At Masters Traditional Games, we always aim for excellent quality but we also like to find games that are a bit special or unusual too. With Chess, it is particularly easy to go and buy any old Chess set from a mundane high-street shop. Why do that, when we can find you something a lot more interesting?
The ancestry of Chess is hidden in a mist of uncertainty and scholars continue to argue over significant issues, not least of which whether the traditional viewpoint of an origin in India is right or whether the game came first from China. Some historical sleuths believe that shaturanga sometimes spelt chaturanga was the originating game. This is supposed to have been invented by an Indian philosopher in the 6th century. The game was in part quite different to modern Chess in that dice were used and it was a 4 sided game instead of 2. The four players controlled 4 types of piece - Infantry, Cavalry, Elephants and Boatmen under the command of a controled squadrons of a Rajah or Caliph. An Ashtapada board (an ancient Indian race board game) consisting of an 8 x 8 grid was used for this early type of Chess.
Gambling was banned at some later point in the Hindu civilisation and, as happened in similar situations in other countries, this caused an evolution in the games that people played. In the case of Shaturanga, the dice were eliminated and so perhaps it was at this point that a game based entirely on intellectual acuity came into being. Around the same time, the 4 sides that anyway often played as 2 sets of 2 allies, were merged into 2 opposing armies. The new game was called Shatranj and anyone in modern times would recognise this early game as a proto-version of modern day Chess.

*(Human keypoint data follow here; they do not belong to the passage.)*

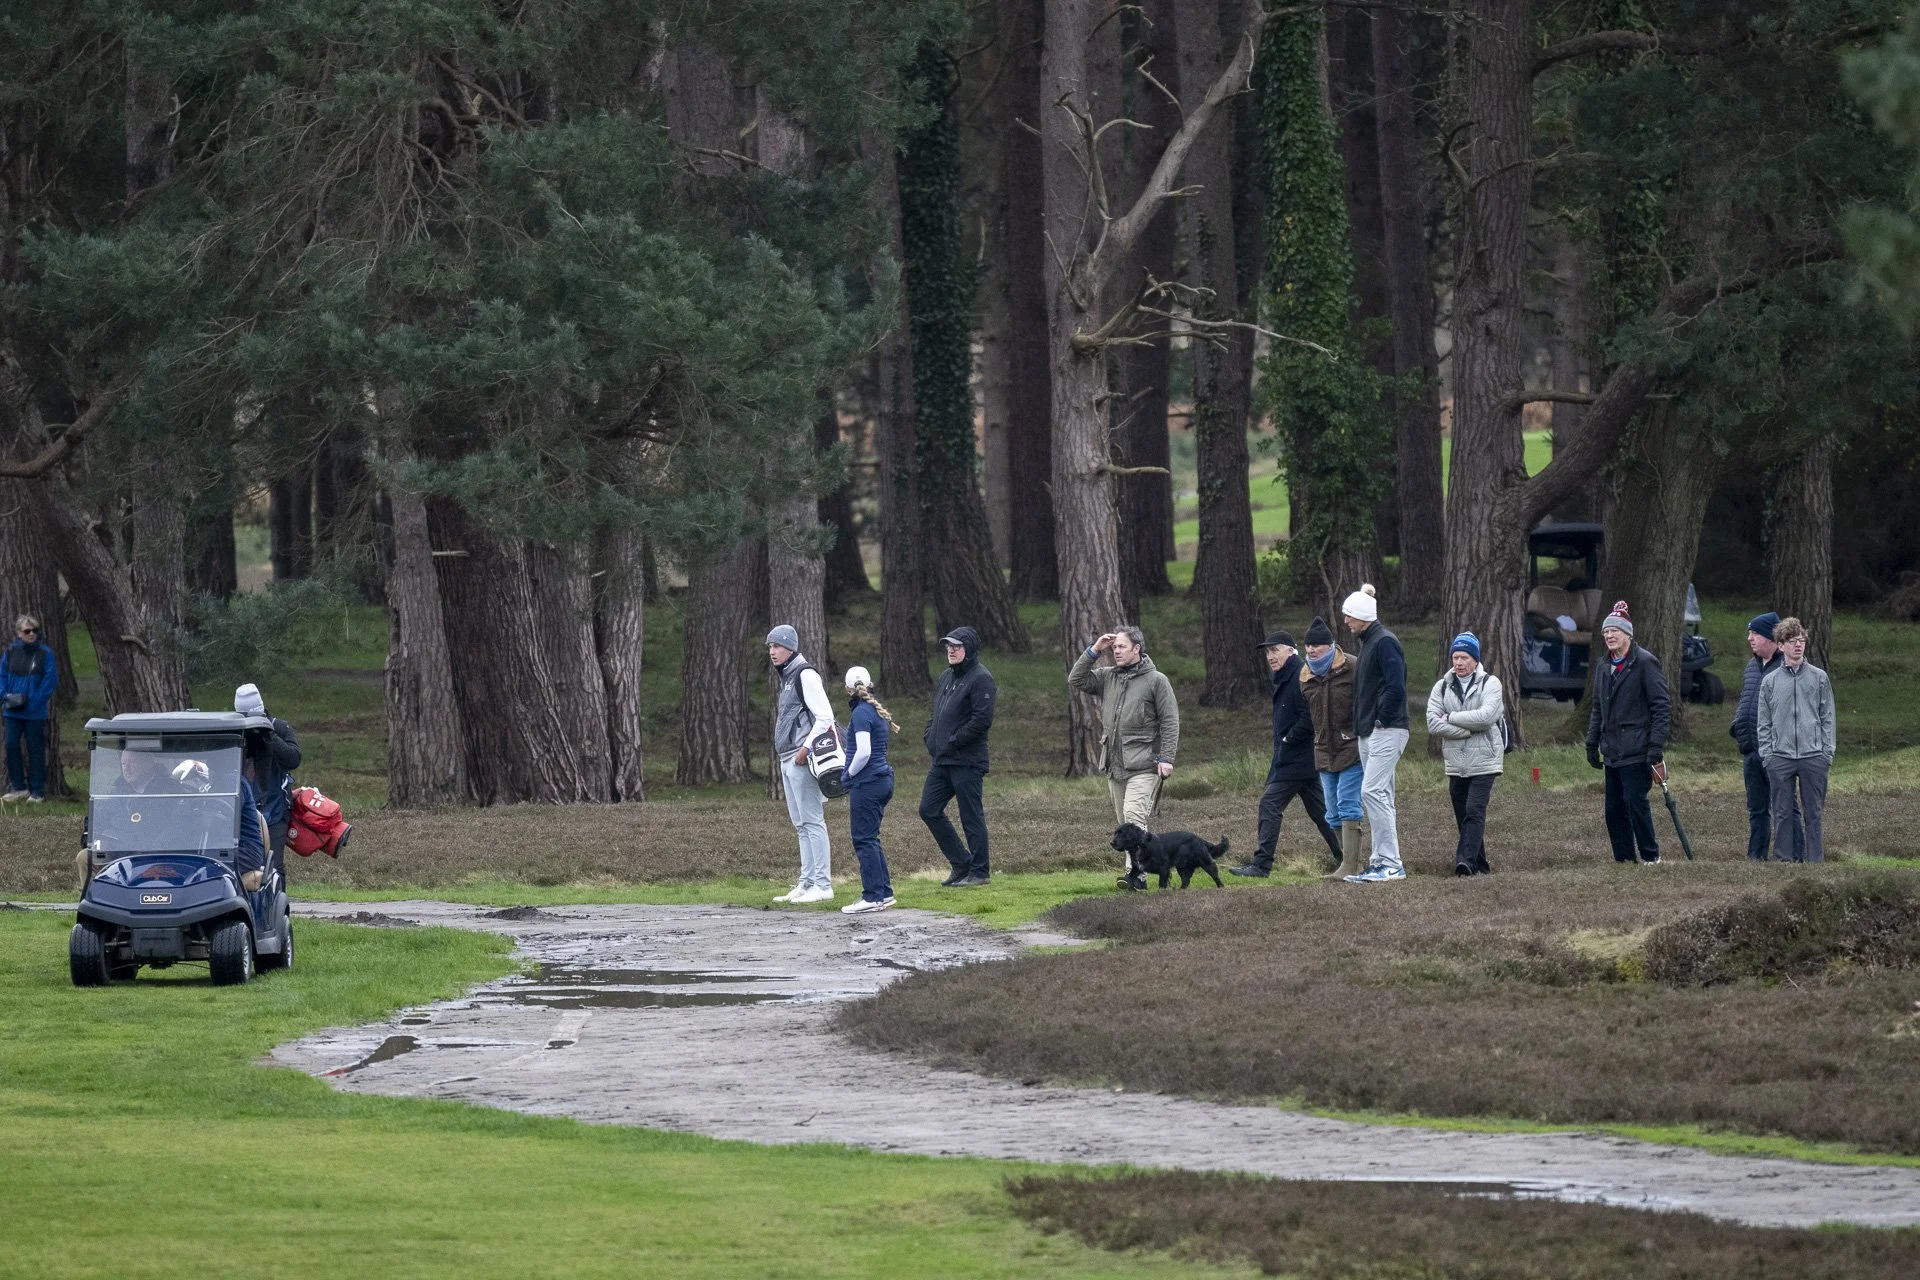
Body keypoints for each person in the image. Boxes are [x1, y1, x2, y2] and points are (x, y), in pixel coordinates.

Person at [1070, 625, 1180, 892]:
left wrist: (1166, 757)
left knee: (1133, 817)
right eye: (1114, 647)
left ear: (1137, 649)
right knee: (1125, 826)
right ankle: (1136, 872)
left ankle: (1136, 876)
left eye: (1121, 647)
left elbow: (1170, 721)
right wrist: (1094, 650)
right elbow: (1077, 679)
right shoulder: (1109, 676)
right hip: (1114, 765)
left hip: (1145, 764)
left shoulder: (1157, 680)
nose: (1116, 651)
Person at [1231, 630, 1340, 877]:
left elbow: (1312, 714)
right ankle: (1347, 858)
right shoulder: (1285, 675)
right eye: (1268, 652)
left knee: (1270, 804)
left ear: (1290, 651)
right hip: (1299, 758)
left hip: (1297, 758)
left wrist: (1288, 738)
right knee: (1322, 812)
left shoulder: (1300, 674)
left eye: (1275, 650)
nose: (1270, 656)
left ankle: (1261, 866)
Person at [1585, 601, 1671, 865]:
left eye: (1615, 631)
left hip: (1637, 750)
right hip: (1612, 751)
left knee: (1635, 803)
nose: (1610, 636)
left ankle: (1650, 857)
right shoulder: (1602, 666)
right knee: (1613, 810)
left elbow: (1661, 706)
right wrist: (1592, 741)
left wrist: (1655, 746)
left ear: (1628, 634)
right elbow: (1598, 707)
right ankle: (1624, 860)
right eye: (1606, 632)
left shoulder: (1645, 662)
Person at [1340, 585, 1409, 884]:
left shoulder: (1385, 642)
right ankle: (1381, 861)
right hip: (1369, 731)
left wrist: (1380, 719)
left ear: (1363, 616)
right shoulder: (1369, 642)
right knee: (1382, 795)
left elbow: (1396, 686)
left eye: (1349, 616)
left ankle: (1391, 864)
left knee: (1372, 791)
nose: (1346, 622)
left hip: (1387, 728)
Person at [921, 626, 996, 887]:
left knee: (971, 816)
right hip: (942, 760)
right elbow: (937, 712)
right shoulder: (945, 677)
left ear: (969, 649)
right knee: (928, 810)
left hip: (967, 761)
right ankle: (961, 864)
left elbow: (982, 720)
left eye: (957, 646)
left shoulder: (981, 678)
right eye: (948, 646)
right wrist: (930, 736)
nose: (951, 650)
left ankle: (980, 872)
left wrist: (953, 741)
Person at [766, 624, 836, 905]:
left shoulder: (804, 674)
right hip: (787, 758)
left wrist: (805, 749)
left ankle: (823, 884)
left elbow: (826, 717)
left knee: (812, 820)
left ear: (790, 648)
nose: (772, 652)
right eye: (770, 647)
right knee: (800, 824)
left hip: (800, 758)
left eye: (777, 646)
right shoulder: (786, 676)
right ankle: (807, 882)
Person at [1425, 632, 1505, 876]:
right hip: (1456, 761)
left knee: (1474, 809)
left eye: (1464, 657)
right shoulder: (1442, 686)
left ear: (1475, 659)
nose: (1458, 662)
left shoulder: (1491, 683)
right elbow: (1432, 723)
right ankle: (1481, 865)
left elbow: (1486, 717)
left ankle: (1465, 863)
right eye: (1455, 657)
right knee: (1463, 813)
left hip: (1485, 760)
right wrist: (1465, 732)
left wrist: (1451, 718)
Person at [1757, 616, 1836, 864]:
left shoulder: (1819, 677)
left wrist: (1826, 753)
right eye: (1792, 641)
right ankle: (1783, 860)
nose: (1798, 645)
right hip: (1780, 756)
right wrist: (1768, 755)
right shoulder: (1769, 681)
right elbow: (1764, 722)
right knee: (1782, 813)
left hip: (1814, 756)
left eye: (1801, 640)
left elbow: (1828, 717)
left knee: (1814, 813)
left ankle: (1815, 862)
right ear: (1780, 646)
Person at [1728, 611, 1801, 862]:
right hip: (1750, 750)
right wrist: (1737, 725)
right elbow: (1746, 699)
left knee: (1786, 808)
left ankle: (1795, 857)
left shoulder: (1789, 667)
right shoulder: (1752, 666)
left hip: (1777, 752)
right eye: (1749, 633)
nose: (1750, 639)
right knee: (1756, 809)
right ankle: (1755, 857)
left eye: (1755, 634)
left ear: (1772, 637)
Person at [1299, 615, 1366, 880]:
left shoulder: (1352, 666)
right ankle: (1348, 863)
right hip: (1323, 751)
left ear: (1330, 645)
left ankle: (1352, 866)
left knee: (1349, 805)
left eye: (1316, 645)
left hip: (1352, 748)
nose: (1311, 650)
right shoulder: (1304, 675)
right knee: (1332, 811)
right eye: (1308, 646)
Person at [840, 666, 898, 915]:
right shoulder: (873, 710)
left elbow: (863, 752)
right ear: (870, 683)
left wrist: (848, 774)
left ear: (847, 690)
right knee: (871, 838)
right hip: (882, 779)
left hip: (868, 782)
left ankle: (872, 896)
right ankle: (884, 893)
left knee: (863, 839)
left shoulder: (861, 713)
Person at [235, 682, 302, 871]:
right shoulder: (236, 731)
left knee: (274, 866)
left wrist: (268, 734)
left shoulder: (279, 727)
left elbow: (294, 758)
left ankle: (278, 899)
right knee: (245, 865)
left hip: (276, 808)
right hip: (243, 807)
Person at [2, 614, 59, 803]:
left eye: (35, 630)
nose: (31, 634)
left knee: (35, 749)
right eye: (27, 631)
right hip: (12, 709)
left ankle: (37, 791)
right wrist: (4, 695)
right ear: (19, 633)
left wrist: (35, 702)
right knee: (11, 745)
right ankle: (19, 787)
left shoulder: (45, 653)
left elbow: (49, 681)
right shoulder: (11, 652)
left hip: (34, 711)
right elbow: (2, 675)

There are multiple explanations for the early arrival of Shatranj in Western Europe. Some say that it came through Spain brought by the Saracens of the Byzantine empire, some says crusaders returning from the Middle East brought back this early Chess. Regardless, the game of Shatranj emerged fully formed from India and evolved into a number of different forms that are just as important historically as Western European Chess including Shogi in Japan, Xiang Qi in China, Makruk in Thailand, Sittuyin in Burma and Changgi from Korea.